((

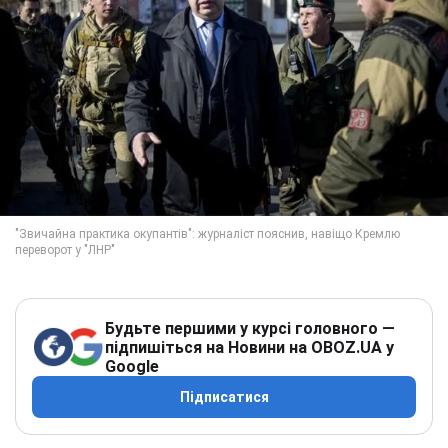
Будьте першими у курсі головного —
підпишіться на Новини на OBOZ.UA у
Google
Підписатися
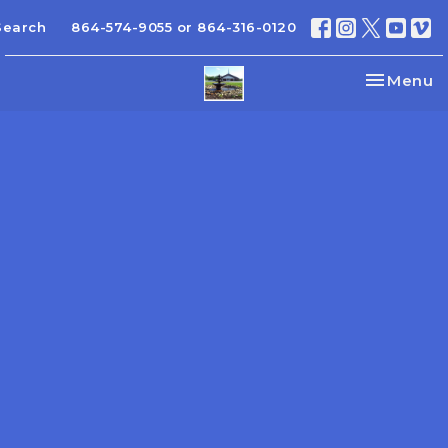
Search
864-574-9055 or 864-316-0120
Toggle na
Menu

))
((

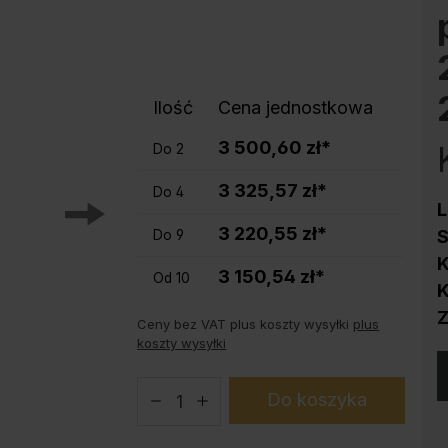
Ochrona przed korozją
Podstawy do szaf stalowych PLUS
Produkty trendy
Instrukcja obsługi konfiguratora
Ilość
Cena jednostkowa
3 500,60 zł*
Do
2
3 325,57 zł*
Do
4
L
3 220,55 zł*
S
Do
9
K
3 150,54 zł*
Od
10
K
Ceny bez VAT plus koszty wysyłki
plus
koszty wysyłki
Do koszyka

))
((

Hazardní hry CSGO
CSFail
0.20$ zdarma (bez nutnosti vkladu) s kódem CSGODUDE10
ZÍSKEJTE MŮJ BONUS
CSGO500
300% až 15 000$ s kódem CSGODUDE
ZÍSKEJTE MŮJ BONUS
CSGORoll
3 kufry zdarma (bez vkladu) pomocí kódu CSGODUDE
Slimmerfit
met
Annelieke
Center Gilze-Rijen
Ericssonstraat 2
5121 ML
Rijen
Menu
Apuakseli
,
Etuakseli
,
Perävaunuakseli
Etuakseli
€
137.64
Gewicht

))

Your goal: Show every line from the entries above in which "koszty" appears.

Exercise result:
Ceny bez VAT plus koszty wysyłki
koszty wysyłki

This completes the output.